**WRITTEN INSTRUCTION**
Lay out every line in the rows below as a Markdown table with two columns, "No." and "Line". Put each line's number in the first column, put the line in the second, and leave out blank lines.

Data entries
··········

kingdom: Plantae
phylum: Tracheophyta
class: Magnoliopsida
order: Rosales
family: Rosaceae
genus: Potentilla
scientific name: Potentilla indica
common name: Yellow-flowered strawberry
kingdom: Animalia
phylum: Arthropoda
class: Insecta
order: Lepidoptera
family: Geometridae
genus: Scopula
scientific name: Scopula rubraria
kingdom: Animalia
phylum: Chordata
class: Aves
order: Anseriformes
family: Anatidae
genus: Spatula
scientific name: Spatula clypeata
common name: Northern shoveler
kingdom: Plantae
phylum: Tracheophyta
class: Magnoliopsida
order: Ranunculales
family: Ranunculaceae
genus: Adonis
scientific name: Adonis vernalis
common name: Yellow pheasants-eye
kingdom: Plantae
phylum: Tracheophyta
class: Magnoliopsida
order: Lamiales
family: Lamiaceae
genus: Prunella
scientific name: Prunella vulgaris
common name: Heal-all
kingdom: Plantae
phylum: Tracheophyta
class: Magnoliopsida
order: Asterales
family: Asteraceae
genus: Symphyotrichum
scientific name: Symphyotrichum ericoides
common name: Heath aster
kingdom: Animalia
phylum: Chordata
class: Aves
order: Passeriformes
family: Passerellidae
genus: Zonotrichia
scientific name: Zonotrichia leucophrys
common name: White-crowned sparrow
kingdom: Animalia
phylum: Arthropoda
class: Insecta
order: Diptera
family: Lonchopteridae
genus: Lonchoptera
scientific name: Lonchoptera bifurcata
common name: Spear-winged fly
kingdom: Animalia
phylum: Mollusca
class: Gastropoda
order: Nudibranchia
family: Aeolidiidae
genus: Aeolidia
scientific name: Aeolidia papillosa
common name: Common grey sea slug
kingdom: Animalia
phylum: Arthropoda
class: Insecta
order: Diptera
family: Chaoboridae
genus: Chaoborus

··········

**TASK RESPONSE**
| No. | Line |
|---|---|
| 1 | kingdom: Plantae |
| 2 | phylum: Tracheophyta |
| 3 | class: Magnoliopsida |
| 4 | order: Rosales |
| 5 | family: Rosaceae |
| 6 | genus: Potentilla |
| 7 | scientific name: Potentilla indica |
| 8 | common name: Yellow-flowered strawberry |
| 9 | kingdom: Animalia |
| 10 | phylum: Arthropoda |
| 11 | class: Insecta |
| 12 | order: Lepidoptera |
| 13 | family: Geometridae |
| 14 | genus: Scopula |
| 15 | scientific name: Scopula rubraria |
| 16 | kingdom: Animalia |
| 17 | phylum: Chordata |
| 18 | class: Aves |
| 19 | order: Anseriformes |
| 20 | family: Anatidae |
| 21 | genus: Spatula |
| 22 | scientific name: Spatula clypeata |
| 23 | common name: Northern shoveler |
| 24 | kingdom: Plantae |
| 25 | phylum: Tracheophyta |
| 26 | class: Magnoliopsida |
| 27 | order: Ranunculales |
| 28 | family: Ranunculaceae |
| 29 | genus: Adonis |
| 30 | scientific name: Adonis vernalis |
| 31 | common name: Yellow pheasants-eye |
| 32 | kingdom: Plantae |
| 33 | phylum: Tracheophyta |
| 34 | class: Magnoliopsida |
| 35 | order: Lamiales |
| 36 | family: Lamiaceae |
| 37 | genus: Prunella |
| 38 | scientific name: Prunella vulgaris |
| 39 | common name: Heal-all |
| 40 | kingdom: Plantae |
| 41 | phylum: Tracheophyta |
| 42 | class: Magnoliopsida |
| 43 | order: Asterales |
| 44 | family: Asteraceae |
| 45 | genus: Symphyotrichum |
| 46 | scientific name: Symphyotrichum ericoides |
| 47 | common name: Heath aster |
| 48 | kingdom: Animalia |
| 49 | phylum: Chordata |
| 50 | class: Aves |
| 51 | order: Passeriformes |
| 52 | family: Passerellidae |
| 53 | genus: Zonotrichia |
| 54 | scientific name: Zonotrichia leucophrys |
| 55 | common name: White-crowned sparrow |
| 56 | kingdom: Animalia |
| 57 | phylum: Arthropoda |
| 58 | class: Insecta |
| 59 | order: Diptera |
| 60 | family: Lonchopteridae |
| 61 | genus: Lonchoptera |
| 62 | scientific name: Lonchoptera bifurcata |
| 63 | common name: Spear-winged fly |
| 64 | kingdom: Animalia |
| 65 | phylum: Mollusca |
| 66 | class: Gastropoda |
| 67 | order: Nudibranchia |
| 68 | family: Aeolidiidae |
| 69 | genus: Aeolidia |
| 70 | scientific name: Aeolidia papillosa |
| 71 | common name: Common grey sea slug |
| 72 | kingdom: Animalia |
| 73 | phylum: Arthropoda |
| 74 | class: Insecta |
| 75 | order: Diptera |
| 76 | family: Chaoboridae |
| 77 | genus: Chaoborus |